10th Spanish Governor of New Mexico
- In office Spring 1641 – Autumn 1641
- Preceded by: Luis de Rosas
- Succeeded by: Francisco Gomes

Personal details
- Died: Autumn 1641 Santa Fe, Nuevo México (New Mexico)
- Profession: Soldier and Governor of New Mexico

= Juan Flores de Sierra =

10th Spanish Governor of New Mexico

Juan Flores de Sierra y Valdés (died in 1641) was a Spanish soldier who served as Governor of New Mexico in 1641. He was replaced at his death by Francisco Gomes.

== Biography==
Juan Flores de Sierra joined the Spanish Army in his youth, later on becoming General of the Army.

In 1641, Viceroy Diego López Pacheco made De Sierra the Acting Governor of Santa Fe de Nuevo México. After arriving in Santa Fe, Valdez acted as "Residence's Judge" to previous governor, Luis de Rosas. As such, Valdes investigated the administration of De Rosas, as well as the veracity of the charges that the Franciscans had issued against him (they had several confrontations with De Rosas). The investigation was made under the orders of Viceroy. After the investigation, Valdes imprisoned De Rosas, whose administration he considered harmful to the population.

Initially, Valdez wanted to keep some of the people who had worked with Luis de Rosas in the government of New Mexico in their charges, on the town council of the capital of the province. These people were linked to De Rosas through bonds of friendship, but De Sierra changed his mind when he learned that many of the companions of De Rosas in his council were mestizos. He admitted only Spaniards and criollos in the council, so he replaced them by encomenderos. This new group was close to the Franciscans. The town council was a very important institution in the Spanish America because it represented the population of the governed territory. It sent the population's pleas to the governor, as well as the petitions of the inhabitants of the territory both to the King of Spain and his representative in New Spain. Occasionally, if the Viceroy thought the governor had disobeyed royal orders, the town council could replace the governor in some of its functions. Moreover, the town council could temporarily govern a territory when a governor died without a lieutenant governor to replace him.

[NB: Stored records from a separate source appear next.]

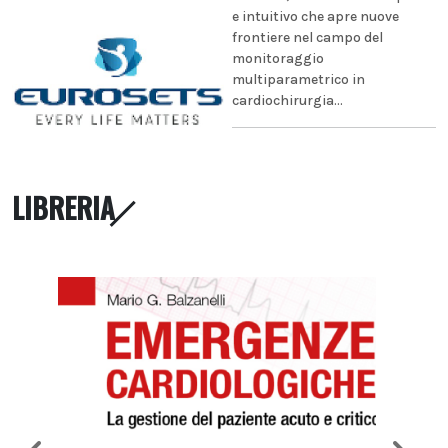
e intuitivo che apre nuove
frontiere nel campo del
monitoraggio
multiparametrico in
cardiochirurgia...
LIBRERIA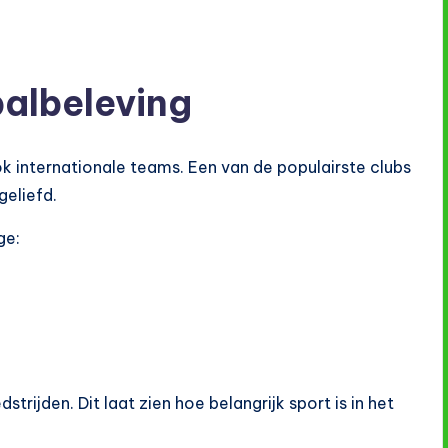
balbeleving
k internationale teams. Een van de populairste clubs
geliefd.
ge:
rijden. Dit laat zien hoe belangrijk sport is in het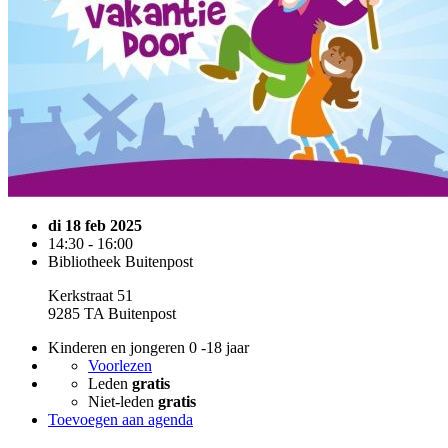
di 18 feb 2025
14:30 - 16:00
Bibliotheek Buitenpost
Kerkstraat 51
9285 TA Buitenpost
Kinderen en jongeren 0 -18 jaar
Voorlezen
Leden
gratis
Niet-leden
gratis
Toevoegen aan agenda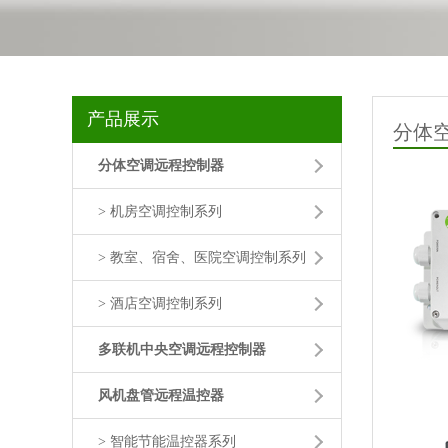
产品展示
分体
分体空调远程控制器
> 机房空调控制系列
> 教室、宿舍、医院空调控制系列
> 酒店空调控制系列
多联机中央空调远程控制器
风机盘管远程温控器
> 智能节能温控器系列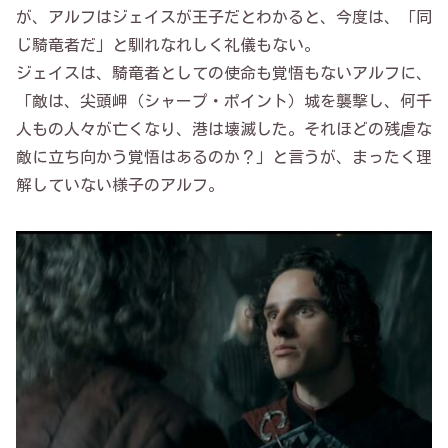
が、アルフはジェイスが王子だとわかると、今度は、「同
じ騎竜者だ」と馴れなれしく礼儀もない。
ジェイスは、騎竜者としての使命も覚悟もないアルフに、
「敵は、尖頭岬（シャープ・ポイント）城を襲撃し、何千
人もの人々が亡くなり、港は壊滅した。それほどの残虐な
敵に立ち向かう覚悟はあるのか？」と言うが、まったく理
解していない様子のアルフ。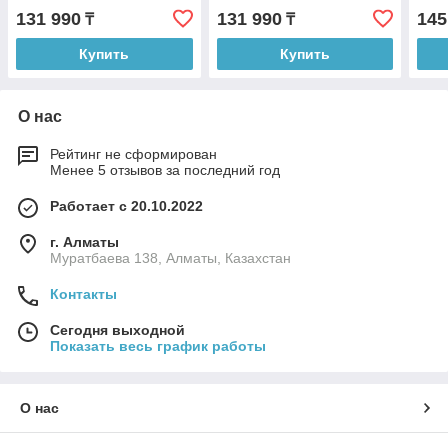
131 990
131 990
145
₸
₸
Купить
Купить
О нас
Рейтинг не сформирован
Менее 5 отзывов за последний год
Работает с 20.10.2022
г. Алматы
Муратбаева 138, Алматы, Казахстан
Контакты
Сегодня выходной
Показать весь график работы
О нас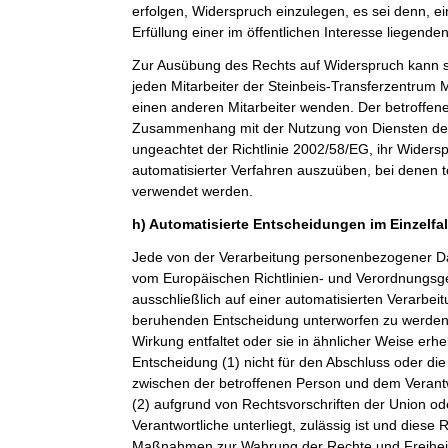
erfolgen, Widerspruch einzulegen, es sei denn, ei
Erfüllung einer im öffentlichen Interesse liegende
Zur Ausübung des Rechts auf Widerspruch kann si
jeden Mitarbeiter der Steinbeis-Transferzentru
einen anderen Mitarbeiter wenden. Der betroffenen
Zusammenhang mit der Nutzung von Diensten der 
ungeachtet der Richtlinie 2002/58/EG, ihr Widersp
automatisierter Verfahren auszuüben, bei denen t
verwendet werden.
h) Automatisierte Entscheidungen im Einzelfall
Jede von der Verarbeitung personenbezogener Da
vom Europäischen Richtlinien- und Verordnungsge
ausschließlich auf einer automatisierten Verarbeit
beruhenden Entscheidung unterworfen zu werden, 
Wirkung entfaltet oder sie in ähnlicher Weise erheb
Entscheidung (1) nicht für den Abschluss oder die
zwischen der betroffenen Person und dem Verantwor
(2) aufgrund von Rechtsvorschriften der Union od
Verantwortliche unterliegt, zulässig ist und dies
Maßnahmen zur Wahrung der Rechte und Freiheit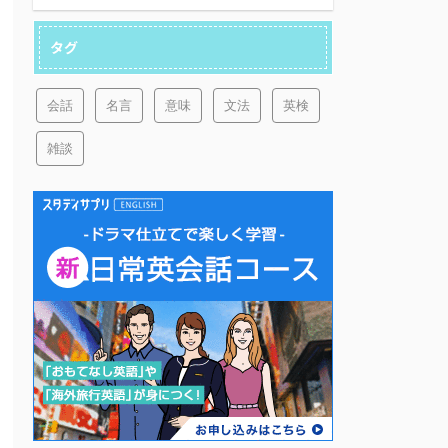
タグ
会話
名言
意味
文法
英検
雑談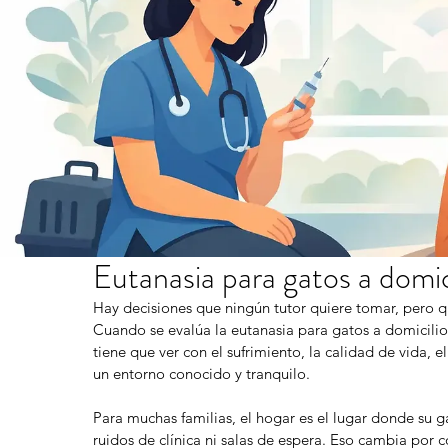
Eutanasia para gatos a domic
Hay decisiones que ningún tutor quiere tomar, pero q
Cuando se evalúa la eutanasia para gatos a domicilio
tiene que ver con el sufrimiento, la calidad de vida, 
un entorno conocido y tranquilo.
Para muchas familias, el hogar es el lugar donde su g
ruidos de clínica ni salas de espera. Eso cambia por c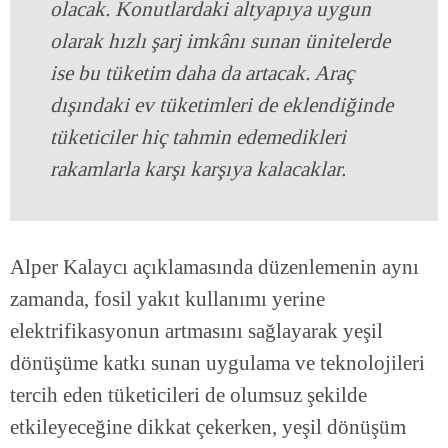
olacak. Konutlardaki altyapıya uygun
olarak hızlı şarj imkânı sunan ünitelerde
ise bu tüketim daha da artacak. Araç
dışındaki ev tüketimleri de eklendiğinde
tüketiciler hiç tahmin edemedikleri
rakamlarla karşı karşıya kalacaklar.
Alper Kalaycı açıklamasında düzenlemenin aynı
zamanda, fosil yakıt kullanımı yerine
elektrifikasyonun artmasını sağlayarak yeşil
dönüşüme katkı sunan uygulama ve teknolojileri
tercih eden tüketicileri de olumsuz şekilde
etkileyeceğine dikkat çekerken, yeşil dönüşüm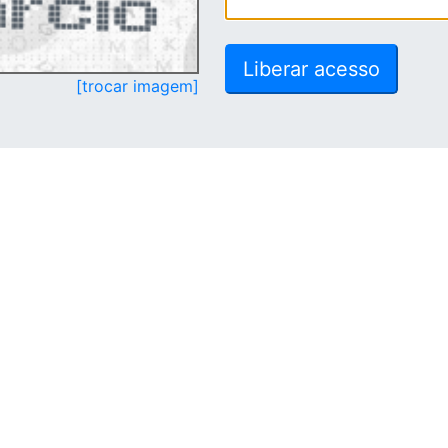
[trocar imagem]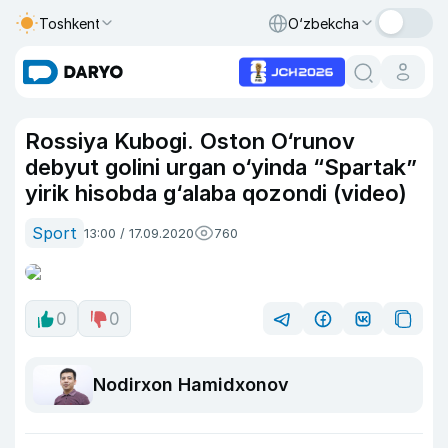
Toshkent
O‘zbekcha
Rossiya Kubogi. Oston O‘runov
debyut golini urgan o‘yinda “Spartak”
yirik hisobda g‘alaba qozondi (video)
Sport
13:00 / 17.09.2020
760
0
0
Nodirxon Hamidxonov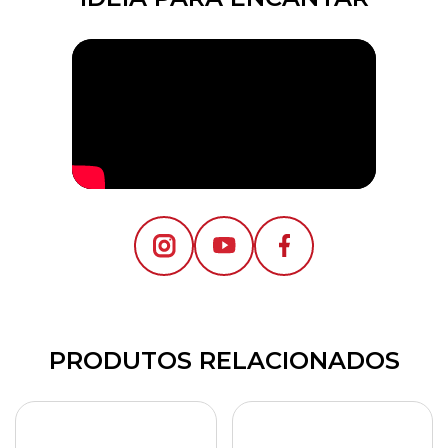
PRODUTOS RELACIONADOS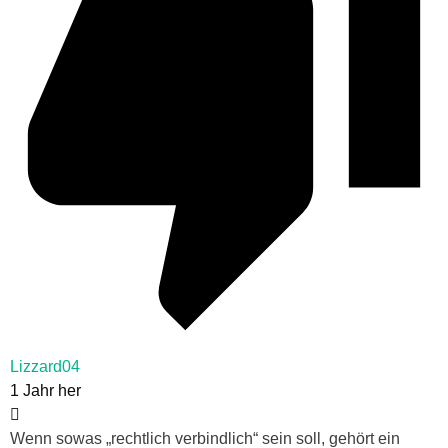
Lizzard04
1 Jahr her
Wenn sowas „rechtlich verbindlich“ sein soll, gehört ein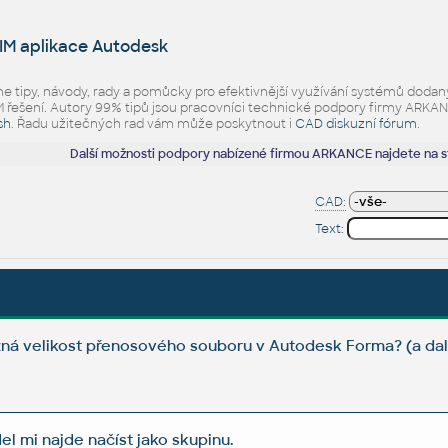
IM aplikace Autodesk
eme tipy, návody, rady a pomůcky pro efektivnější využívání systémů d
ešení. Autory 99% tipů jsou pracovníci technické podpory firmy ARKANCE.
sh
. Řadu užitečných rad vám může poskytnout i
CAD diskuzní fórum
.
Další možnosti podpory nabízené firmou ARKANCE najdete na 
CAD:
Text:
žná velikost přenosového souboru v Autodesk Forma? (a da
l mi najde načíst jako skupinu.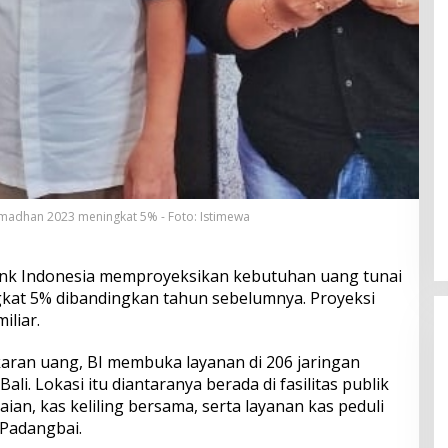
madhan 2023 meningkat 5% - Foto: Istimewa
nk Indonesia memproyeksikan kebutuhan uang tunai
at 5% dibandingkan tahun sebelumnya. Proyeksi
iliar.
aran uang, BI membuka layanan di 206 jaringan
ali. Lokasi itu diantaranya berada di fasilitas publik
aian, kas keliling bersama, serta layanan kas peduli
 Padangbai.
Perkuat Ekosistem Pariwisata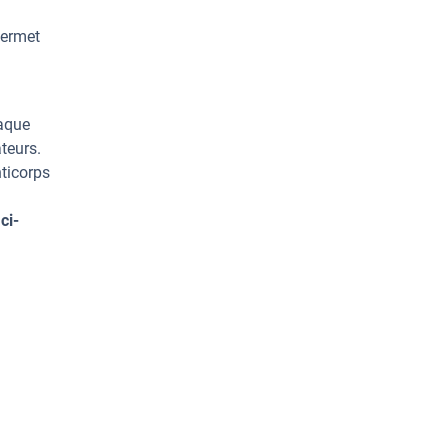
permet
haque
teurs.
ticorps
ci-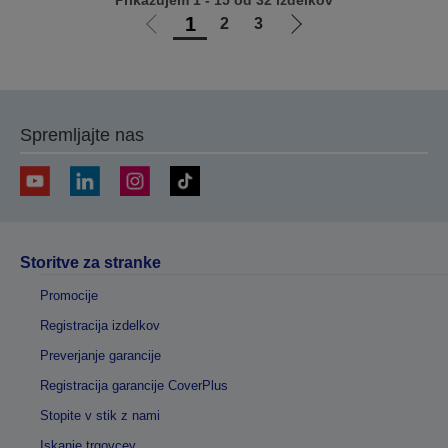
Prikazujem 1 - 15 od 32 izdelkov
1
2
3
Pojdi
Pojdi
na
na
prejšnjo
naslednjo
stran
stran
Spremljajte nas
Storitve za stranke
Promocije
Registracija izdelkov
Preverjanje garancije
Registracija garancije CoverPlus
Stopite v stik z nami
Iskanje trgovcev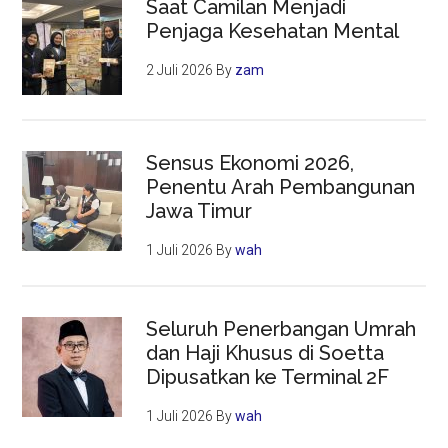
Saat Camilan Menjadi
Penjaga Kesehatan Mental
2 Juli 2026
By
zam
Sensus Ekonomi 2026,
Penentu Arah Pembangunan
Jawa Timur
1 Juli 2026
By
wah
Seluruh Penerbangan Umrah
dan Haji Khusus di Soetta
Dipusatkan ke Terminal 2F
1 Juli 2026
By
wah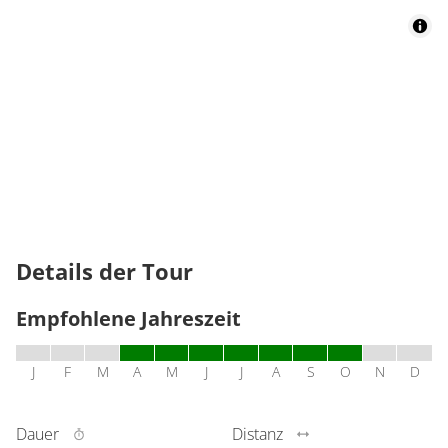
Details der Tour
Empfohlene Jahreszeit
J
F
M
A
M
J
J
A
S
O
N
D
Dauer
Distanz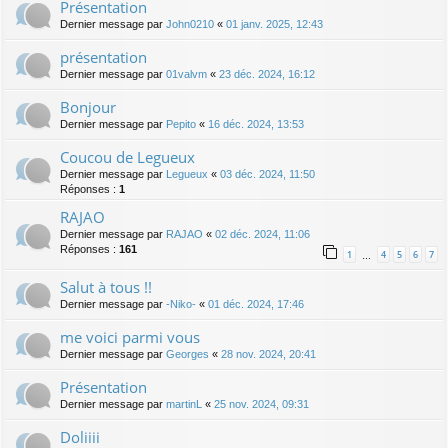
Présentation
Dernier message par
John0210
«
01 janv. 2025, 12:43
présentation
Dernier message par
01valvm
«
23 déc. 2024, 16:12
Bonjour
Dernier message par
Pepito
«
16 déc. 2024, 13:53
Coucou de Legueux
Dernier message par
Legueux
«
03 déc. 2024, 11:50
Réponses :
1
RAJAO
Dernier message par
RAJAO
«
02 déc. 2024, 11:06
Réponses :
161
1
4
5
6
7
…
Salut à tous !!
Dernier message par
-Niko-
«
01 déc. 2024, 17:46
me voici parmi vous
Dernier message par
Georges
«
28 nov. 2024, 20:41
Présentation
Dernier message par
martinL
«
25 nov. 2024, 09:31
Doliiii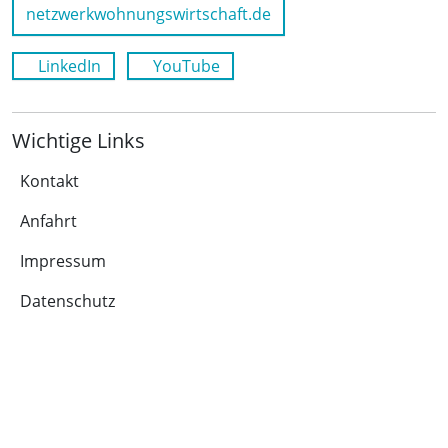
netzwerkwohnungswirtschaft.de
LinkedIn
YouTube
Wichtige Links
Kontakt
Anfahrt
Impressum
Datenschutz
Leichte Sprache
Cookie-Richtlinie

The fatigue caused by the long journey (he had traveled "over fifteen hundred miles from Mexico City to Santa Fe") made Valdes sick. He appointed Sergeant Francisco Gomes lieutenant governor in order to continue the investigation of Luis de Rosas. Valdés died in autumn 1641 as the shortest-serving governor of New Mexico (from spring 1641 to autumn 1641).

==Personal life==
Juan Flores de Sierra had at least one son: Juan Flores de Sierra y Valdes II, who became Melchor's lieutenant in the Californian town of San Diego.